● **Task instructions**: Write out the listing below character for character, though without its pictures.

● **Source material**:

[Start of section]

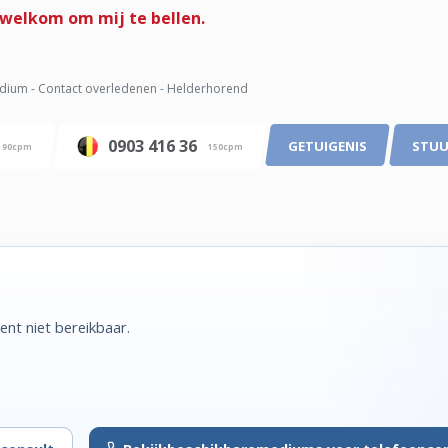
 welkom om mij te bellen.
ium - Contact overledenen - Helderhorend
0903 416 36
GETUIGENIS
STUU
90cpm
150cpm
nt niet bereikbaar.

[End of section]

● **Completed task**:
 welkom om mij te bellen.
ium - Contact overledenen - Helderhorend
0903 416 36
GETUIGENIS
STUU
90cpm
150cpm
nt niet bereikbaar.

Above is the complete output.